= What you should do =
Pull out each line from the items below that contains the word "maximum".

---- Records for the exercise

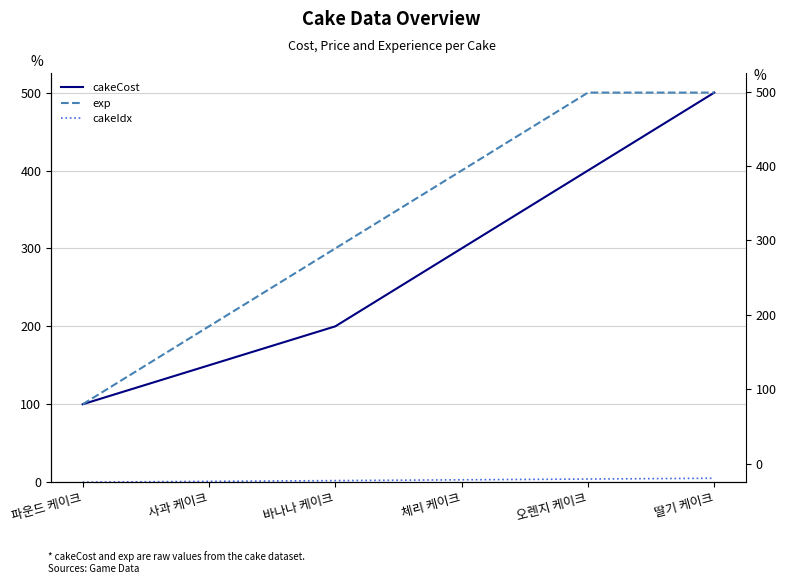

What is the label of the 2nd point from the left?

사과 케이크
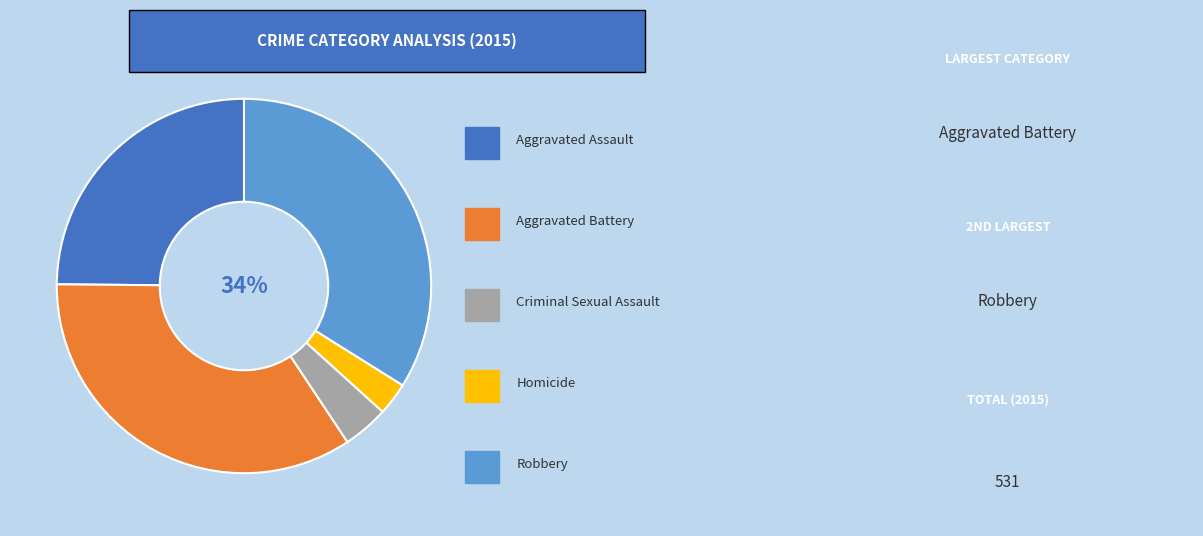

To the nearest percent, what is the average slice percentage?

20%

--------
---- Records for the exercise

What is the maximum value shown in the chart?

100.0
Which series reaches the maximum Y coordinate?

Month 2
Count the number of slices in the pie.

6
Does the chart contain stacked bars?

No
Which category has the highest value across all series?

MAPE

--------

= Response for this exercise =
What is the maximum value shown in the chart?
Which series reaches the maximum Y coordinate?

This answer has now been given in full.